• _Work required_
The records below must be returned in full and unaltered.

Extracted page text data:

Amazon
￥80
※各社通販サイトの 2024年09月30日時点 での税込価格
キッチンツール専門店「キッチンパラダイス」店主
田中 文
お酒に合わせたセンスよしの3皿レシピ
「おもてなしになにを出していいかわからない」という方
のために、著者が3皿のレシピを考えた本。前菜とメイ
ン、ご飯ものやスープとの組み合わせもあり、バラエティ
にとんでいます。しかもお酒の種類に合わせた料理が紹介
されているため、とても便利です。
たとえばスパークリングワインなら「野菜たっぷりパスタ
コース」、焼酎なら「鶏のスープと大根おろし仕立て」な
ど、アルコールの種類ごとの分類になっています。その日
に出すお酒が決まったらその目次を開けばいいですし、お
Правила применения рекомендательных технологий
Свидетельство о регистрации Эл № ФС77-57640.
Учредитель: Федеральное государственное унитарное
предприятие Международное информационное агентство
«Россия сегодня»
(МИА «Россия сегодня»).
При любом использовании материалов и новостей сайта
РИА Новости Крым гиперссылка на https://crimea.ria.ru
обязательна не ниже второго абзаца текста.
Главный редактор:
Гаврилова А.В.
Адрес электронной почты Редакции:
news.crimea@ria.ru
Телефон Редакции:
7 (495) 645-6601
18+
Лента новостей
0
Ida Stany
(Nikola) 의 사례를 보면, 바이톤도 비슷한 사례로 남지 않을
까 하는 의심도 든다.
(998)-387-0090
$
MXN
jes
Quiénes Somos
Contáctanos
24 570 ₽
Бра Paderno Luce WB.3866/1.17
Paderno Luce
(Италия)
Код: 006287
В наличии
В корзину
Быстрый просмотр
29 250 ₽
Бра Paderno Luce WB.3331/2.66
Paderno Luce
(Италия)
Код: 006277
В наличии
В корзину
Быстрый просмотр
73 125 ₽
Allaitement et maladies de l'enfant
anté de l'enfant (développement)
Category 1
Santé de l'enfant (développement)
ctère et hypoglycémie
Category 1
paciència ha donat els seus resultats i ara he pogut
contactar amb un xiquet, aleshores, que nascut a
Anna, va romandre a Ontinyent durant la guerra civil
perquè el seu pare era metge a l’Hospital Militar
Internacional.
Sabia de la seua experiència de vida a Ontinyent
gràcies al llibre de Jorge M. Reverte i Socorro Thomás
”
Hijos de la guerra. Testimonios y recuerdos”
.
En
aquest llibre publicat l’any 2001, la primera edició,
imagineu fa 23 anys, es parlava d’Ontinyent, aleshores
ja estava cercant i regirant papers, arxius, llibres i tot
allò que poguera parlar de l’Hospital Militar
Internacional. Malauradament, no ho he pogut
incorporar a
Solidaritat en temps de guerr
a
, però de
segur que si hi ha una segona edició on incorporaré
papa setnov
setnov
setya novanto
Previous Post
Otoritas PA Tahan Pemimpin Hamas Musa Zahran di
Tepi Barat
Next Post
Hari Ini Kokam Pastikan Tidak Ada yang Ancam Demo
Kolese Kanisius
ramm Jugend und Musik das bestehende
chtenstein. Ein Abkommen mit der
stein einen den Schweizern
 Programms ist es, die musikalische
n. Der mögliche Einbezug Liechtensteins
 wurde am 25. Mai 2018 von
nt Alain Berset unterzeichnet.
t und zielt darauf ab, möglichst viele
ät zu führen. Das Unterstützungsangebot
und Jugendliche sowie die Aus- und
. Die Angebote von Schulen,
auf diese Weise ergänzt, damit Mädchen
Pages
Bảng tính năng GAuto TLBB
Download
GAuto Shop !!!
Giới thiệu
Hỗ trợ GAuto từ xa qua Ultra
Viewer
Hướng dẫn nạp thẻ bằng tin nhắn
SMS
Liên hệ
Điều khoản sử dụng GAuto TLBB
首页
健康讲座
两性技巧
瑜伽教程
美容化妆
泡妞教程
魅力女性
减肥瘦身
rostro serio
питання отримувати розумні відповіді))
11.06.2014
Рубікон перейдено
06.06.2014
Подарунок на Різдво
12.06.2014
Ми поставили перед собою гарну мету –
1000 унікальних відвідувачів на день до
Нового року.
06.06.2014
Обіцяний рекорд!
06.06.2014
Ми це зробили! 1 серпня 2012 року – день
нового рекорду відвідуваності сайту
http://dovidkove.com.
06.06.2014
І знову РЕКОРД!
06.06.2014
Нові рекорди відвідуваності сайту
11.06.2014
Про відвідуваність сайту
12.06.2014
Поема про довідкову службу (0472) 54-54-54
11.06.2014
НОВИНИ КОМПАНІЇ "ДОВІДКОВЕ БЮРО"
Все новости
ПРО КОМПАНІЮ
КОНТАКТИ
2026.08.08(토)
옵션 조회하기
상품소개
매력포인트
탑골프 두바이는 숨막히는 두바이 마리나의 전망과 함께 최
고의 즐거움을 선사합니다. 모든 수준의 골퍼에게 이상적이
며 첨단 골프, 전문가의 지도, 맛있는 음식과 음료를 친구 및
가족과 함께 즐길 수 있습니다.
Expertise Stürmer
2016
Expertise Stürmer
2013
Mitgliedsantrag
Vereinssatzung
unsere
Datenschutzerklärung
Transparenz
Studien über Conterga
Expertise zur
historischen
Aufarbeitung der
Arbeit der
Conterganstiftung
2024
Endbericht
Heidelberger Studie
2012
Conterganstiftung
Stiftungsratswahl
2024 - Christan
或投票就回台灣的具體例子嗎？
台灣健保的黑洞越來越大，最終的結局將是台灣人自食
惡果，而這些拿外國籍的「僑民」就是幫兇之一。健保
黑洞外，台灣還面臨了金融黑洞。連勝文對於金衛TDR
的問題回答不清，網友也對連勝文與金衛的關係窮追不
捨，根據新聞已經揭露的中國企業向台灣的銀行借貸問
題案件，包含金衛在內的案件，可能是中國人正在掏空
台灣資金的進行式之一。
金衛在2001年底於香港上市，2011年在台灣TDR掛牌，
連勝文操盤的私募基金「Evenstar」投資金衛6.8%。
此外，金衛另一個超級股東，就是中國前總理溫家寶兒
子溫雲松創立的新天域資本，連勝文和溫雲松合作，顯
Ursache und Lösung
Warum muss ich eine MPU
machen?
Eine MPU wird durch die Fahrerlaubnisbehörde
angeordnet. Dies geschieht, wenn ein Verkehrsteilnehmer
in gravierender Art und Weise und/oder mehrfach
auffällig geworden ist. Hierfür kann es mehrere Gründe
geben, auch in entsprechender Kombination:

• _Reply to the task_
Amazon
￥80
※各社通販サイトの 2024年09月30日時点 での税込価格
キッチンツール専門店「キッチンパラダイス」店主
田中 文
お酒に合わせたセンスよしの3皿レシピ
「おもてなしになにを出していいかわからない」という方
のために、著者が3皿のレシピを考えた本。前菜とメイ
ン、ご飯ものやスープとの組み合わせもあり、バラエティ
にとんでいます。しかもお酒の種類に合わせた料理が紹介
されているため、とても便利です。
たとえばスパークリングワインなら「野菜たっぷりパスタ
コース」、焼酎なら「鶏のスープと大根おろし仕立て」な
ど、アルコールの種類ごとの分類になっています。その日
に出すお酒が決まったらその目次を開けばいいですし、お
Правила применения рекомендательных технологий
Свидетельство о регистрации Эл № ФС77-57640.
Учредитель: Федеральное государственное унитарное
предприятие Международное информационное агентство
«Россия сегодня»
(МИА «Россия сегодня»).
При любом использовании материалов и новостей сайта
РИА Новости Крым гиперссылка на https://crimea.ria.ru
обязательна не ниже второго абзаца текста.
Главный редактор:
Гаврилова А.В.
Адрес электронной почты Редакции:
news.crimea@ria.ru
Телефон Редакции:
7 (495) 645-6601
18+
Лента новостей
0
Ida Stany
(Nikola) 의 사례를 보면, 바이톤도 비슷한 사례로 남지 않을
까 하는 의심도 든다.
(998)-387-0090
$
MXN
jes
Quiénes Somos
Contáctanos
24 570 ₽
Бра Paderno Luce WB.3866/1.17
Paderno Luce
(Италия)
Код: 006287
В наличии
В корзину
Быстрый просмотр
29 250 ₽
Бра Paderno Luce WB.3331/2.66
Paderno Luce
(Италия)
Код: 006277
В наличии
В корзину
Быстрый просмотр
73 125 ₽
Allaitement et maladies de l'enfant
anté de l'enfant (développement)
Category 1
Santé de l'enfant (développement)
ctère et hypoglycémie
Category 1
paciència ha donat els seus resultats i ara he pogut
contactar amb un xiquet, aleshores, que nascut a
Anna, va romandre a Ontinyent durant la guerra civil
perquè el seu pare era metge a l’Hospital Militar
Internacional.
Sabia de la seua experiència de vida a Ontinyent
gràcies al llibre de Jorge M. Reverte i Socorro Thomás
”
Hijos de la guerra. Testimonios y recuerdos”
.
En
aquest llibre publicat l’any 2001, la primera edició,
imagineu fa 23 anys, es parlava d’Ontinyent, aleshores
ja estava cercant i regirant papers, arxius, llibres i tot
allò que poguera parlar de l’Hospital Militar
Internacional. Malauradament, no ho he pogut
incorporar a
Solidaritat en temps de guerr
a
, però de
segur que si hi ha una segona edició on incorporaré
papa setnov
setnov
setya novanto
Previous Post
Otoritas PA Tahan Pemimpin Hamas Musa Zahran di
Tepi Barat
Next Post
Hari Ini Kokam Pastikan Tidak Ada yang Ancam Demo
Kolese Kanisius
ramm Jugend und Musik das bestehende
chtenstein. Ein Abkommen mit der
stein einen den Schweizern
 Programms ist es, die musikalische
n. Der mögliche Einbezug Liechtensteins
 wurde am 25. Mai 2018 von
nt Alain Berset unterzeichnet.
t und zielt darauf ab, möglichst viele
ät zu führen. Das Unterstützungsangebot
und Jugendliche sowie die Aus- und
. Die Angebote von Schulen,
auf diese Weise ergänzt, damit Mädchen
Pages
Bảng tính năng GAuto TLBB
Download
GAuto Shop !!!
Giới thiệu
Hỗ trợ GAuto từ xa qua Ultra
Viewer
Hướng dẫn nạp thẻ bằng tin nhắn
SMS
Liên hệ
Điều khoản sử dụng GAuto TLBB
首页
健康讲座
两性技巧
瑜伽教程
美容化妆
泡妞教程
魅力女性
减肥瘦身
rostro serio
питання отримувати розумні відповіді))
11.06.2014
Рубікон перейдено
06.06.2014
Подарунок на Різдво
12.06.2014
Ми поставили перед собою гарну мету –
1000 унікальних відвідувачів на день до
Нового року.
06.06.2014
Обіцяний рекорд!
06.06.2014
Ми це зробили! 1 серпня 2012 року – день
нового рекорду відвідуваності сайту
http://dovidkove.com.
06.06.2014
І знову РЕКОРД!
06.06.2014
Нові рекорди відвідуваності сайту
11.06.2014
Про відвідуваність сайту
12.06.2014
Поема про довідкову службу (0472) 54-54-54
11.06.2014
НОВИНИ КОМПАНІЇ "ДОВІДКОВЕ БЮРО"
Все новости
ПРО КОМПАНІЮ
КОНТАКТИ
2026.08.08(토)
옵션 조회하기
상품소개
매력포인트
탑골프 두바이는 숨막히는 두바이 마리나의 전망과 함께 최
고의 즐거움을 선사합니다. 모든 수준의 골퍼에게 이상적이
며 첨단 골프, 전문가의 지도, 맛있는 음식과 음료를 친구 및
가족과 함께 즐길 수 있습니다.
Expertise Stürmer
2016
Expertise Stürmer
2013
Mitgliedsantrag
Vereinssatzung
unsere
Datenschutzerklärung
Transparenz
Studien über Conterga
Expertise zur
historischen
Aufarbeitung der
Arbeit der
Conterganstiftung
2024
Endbericht
Heidelberger Studie
2012
Conterganstiftung
Stiftungsratswahl
2024 - Christan
或投票就回台灣的具體例子嗎？
台灣健保的黑洞越來越大，最終的結局將是台灣人自食
惡果，而這些拿外國籍的「僑民」就是幫兇之一。健保
黑洞外，台灣還面臨了金融黑洞。連勝文對於金衛TDR
的問題回答不清，網友也對連勝文與金衛的關係窮追不
捨，根據新聞已經揭露的中國企業向台灣的銀行借貸問
題案件，包含金衛在內的案件，可能是中國人正在掏空
台灣資金的進行式之一。
金衛在2001年底於香港上市，2011年在台灣TDR掛牌，
連勝文操盤的私募基金「Evenstar」投資金衛6.8%。
此外，金衛另一個超級股東，就是中國前總理溫家寶兒
子溫雲松創立的新天域資本，連勝文和溫雲松合作，顯
Ursache und Lösung
Warum muss ich eine MPU
machen?
Eine MPU wird durch die Fahrerlaubnisbehörde
angeordnet. Dies geschieht, wenn ein Verkehrsteilnehmer
in gravierender Art und Weise und/oder mehrfach
auffällig geworden ist. Hierfür kann es mehrere Gründe
geben, auch in entsprechender Kombination:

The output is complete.